BEGIN

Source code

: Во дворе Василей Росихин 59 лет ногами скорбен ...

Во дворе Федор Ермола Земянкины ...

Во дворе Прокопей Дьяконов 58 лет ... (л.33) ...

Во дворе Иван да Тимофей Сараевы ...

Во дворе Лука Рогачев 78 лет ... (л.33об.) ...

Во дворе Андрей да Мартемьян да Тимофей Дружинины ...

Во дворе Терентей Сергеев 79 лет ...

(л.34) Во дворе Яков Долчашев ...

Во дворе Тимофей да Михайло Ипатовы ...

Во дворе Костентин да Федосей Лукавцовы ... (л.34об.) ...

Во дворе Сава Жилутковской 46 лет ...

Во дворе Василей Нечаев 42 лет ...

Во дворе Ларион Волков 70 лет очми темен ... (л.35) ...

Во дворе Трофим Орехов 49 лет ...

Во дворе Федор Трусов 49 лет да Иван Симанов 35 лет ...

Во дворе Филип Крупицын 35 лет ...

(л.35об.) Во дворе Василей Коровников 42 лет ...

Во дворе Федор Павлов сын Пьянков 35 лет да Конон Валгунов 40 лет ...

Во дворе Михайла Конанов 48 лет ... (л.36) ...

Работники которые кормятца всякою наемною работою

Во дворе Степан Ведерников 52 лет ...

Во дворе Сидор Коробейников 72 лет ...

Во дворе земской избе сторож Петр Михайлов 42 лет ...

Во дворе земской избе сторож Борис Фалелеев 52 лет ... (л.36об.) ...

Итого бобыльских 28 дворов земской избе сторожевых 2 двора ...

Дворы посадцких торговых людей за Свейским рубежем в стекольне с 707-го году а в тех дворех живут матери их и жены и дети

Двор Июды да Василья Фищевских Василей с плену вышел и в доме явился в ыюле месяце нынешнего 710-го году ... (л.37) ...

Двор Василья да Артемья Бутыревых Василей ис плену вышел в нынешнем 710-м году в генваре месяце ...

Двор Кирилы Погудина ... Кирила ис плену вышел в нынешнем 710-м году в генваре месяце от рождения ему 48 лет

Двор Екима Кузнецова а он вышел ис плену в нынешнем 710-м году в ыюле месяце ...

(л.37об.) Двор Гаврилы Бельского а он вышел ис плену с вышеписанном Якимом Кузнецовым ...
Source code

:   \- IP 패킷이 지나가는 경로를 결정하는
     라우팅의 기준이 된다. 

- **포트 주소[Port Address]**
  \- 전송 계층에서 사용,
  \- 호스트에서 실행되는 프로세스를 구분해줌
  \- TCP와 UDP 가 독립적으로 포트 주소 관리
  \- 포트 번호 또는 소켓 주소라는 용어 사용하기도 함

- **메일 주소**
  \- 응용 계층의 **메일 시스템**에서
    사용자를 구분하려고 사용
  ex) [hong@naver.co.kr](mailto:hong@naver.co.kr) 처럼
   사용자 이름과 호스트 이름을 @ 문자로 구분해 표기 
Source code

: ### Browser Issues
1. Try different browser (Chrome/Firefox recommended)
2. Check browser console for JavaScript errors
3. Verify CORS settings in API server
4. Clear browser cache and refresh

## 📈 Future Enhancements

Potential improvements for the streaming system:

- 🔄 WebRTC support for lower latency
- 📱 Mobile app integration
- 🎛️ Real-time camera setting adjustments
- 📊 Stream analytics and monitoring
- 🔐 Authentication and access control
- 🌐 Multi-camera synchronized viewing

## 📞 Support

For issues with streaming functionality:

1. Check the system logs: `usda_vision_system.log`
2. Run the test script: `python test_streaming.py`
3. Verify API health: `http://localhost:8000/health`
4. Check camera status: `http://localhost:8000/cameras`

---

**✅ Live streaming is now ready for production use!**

END

About this exercise ->
Give the listing once more, unchanged in every line.

Solution for this problem ->
Source code

: Во дворе Василей Росихин 59 лет ногами скорбен ...

Во дворе Федор Ермола Земянкины ...

Во дворе Прокопей Дьяконов 58 лет ... (л.33) ...

Во дворе Иван да Тимофей Сараевы ...

Во дворе Лука Рогачев 78 лет ... (л.33об.) ...

Во дворе Андрей да Мартемьян да Тимофей Дружинины ...

Во дворе Терентей Сергеев 79 лет ...

(л.34) Во дворе Яков Долчашев ...

Во дворе Тимофей да Михайло Ипатовы ...

Во дворе Костентин да Федосей Лукавцовы ... (л.34об.) ...

Во дворе Сава Жилутковской 46 лет ...

Во дворе Василей Нечаев 42 лет ...

Во дворе Ларион Волков 70 лет очми темен ... (л.35) ...

Во дворе Трофим Орехов 49 лет ...

Во дворе Федор Трусов 49 лет да Иван Симанов 35 лет ...

Во дворе Филип Крупицын 35 лет ...

(л.35об.) Во дворе Василей Коровников 42 лет ...

Во дворе Федор Павлов сын Пьянков 35 лет да Конон Валгунов 40 лет ...

Во дворе Михайла Конанов 48 лет ... (л.36) ...

Работники которые кормятца всякою наемною работою

Во дворе Степан Ведерников 52 лет ...

Во дворе Сидор Коробейников 72 лет ...

Во дворе земской избе сторож Петр Михайлов 42 лет ...

Во дворе земской избе сторож Борис Фалелеев 52 лет ... (л.36об.) ...

Итого бобыльских 28 дворов земской избе сторожевых 2 двора ...

Дворы посадцких торговых людей за Свейским рубежем в стекольне с 707-го году а в тех дворех живут матери их и жены и дети

Двор Июды да Василья Фищевских Василей с плену вышел и в доме явился в ыюле месяце нынешнего 710-го году ... (л.37) ...

Двор Василья да Артемья Бутыревых Василей ис плену вышел в нынешнем 710-м году в генваре месяце ...

Двор Кирилы Погудина ... Кирила ис плену вышел в нынешнем 710-м году в генваре месяце от рождения ему 48 лет

Двор Екима Кузнецова а он вышел ис плену в нынешнем 710-м году в ыюле месяце ...

(л.37об.) Двор Гаврилы Бельского а он вышел ис плену с вышеписанном Якимом Кузнецовым ...
Source code

:   \- IP 패킷이 지나가는 경로를 결정하는
     라우팅의 기준이 된다. 

- **포트 주소[Port Address]**
  \- 전송 계층에서 사용,
  \- 호스트에서 실행되는 프로세스를 구분해줌
  \- TCP와 UDP 가 독립적으로 포트 주소 관리
  \- 포트 번호 또는 소켓 주소라는 용어 사용하기도 함

- **메일 주소**
  \- 응용 계층의 **메일 시스템**에서
    사용자를 구분하려고 사용
  ex) [hong@naver.co.kr](mailto:hong@naver.co.kr) 처럼
   사용자 이름과 호스트 이름을 @ 문자로 구분해 표기 
Source code

: ### Browser Issues
1. Try different browser (Chrome/Firefox recommended)
2. Check browser console for JavaScript errors
3. Verify CORS settings in API server
4. Clear browser cache and refresh

## 📈 Future Enhancements

Potential improvements for the streaming system:

- 🔄 WebRTC support for lower latency
- 📱 Mobile app integration
- 🎛️ Real-time camera setting adjustments
- 📊 Stream analytics and monitoring
- 🔐 Authentication and access control
- 🌐 Multi-camera synchronized viewing

## 📞 Support

For issues with streaming functionality:

1. Check the system logs: `usda_vision_system.log`
2. Run the test script: `python test_streaming.py`
3. Verify API health: `http://localhost:8000/health`
4. Check camera status: `http://localhost:8000/cameras`

---

**✅ Live streaming is now ready for production use!**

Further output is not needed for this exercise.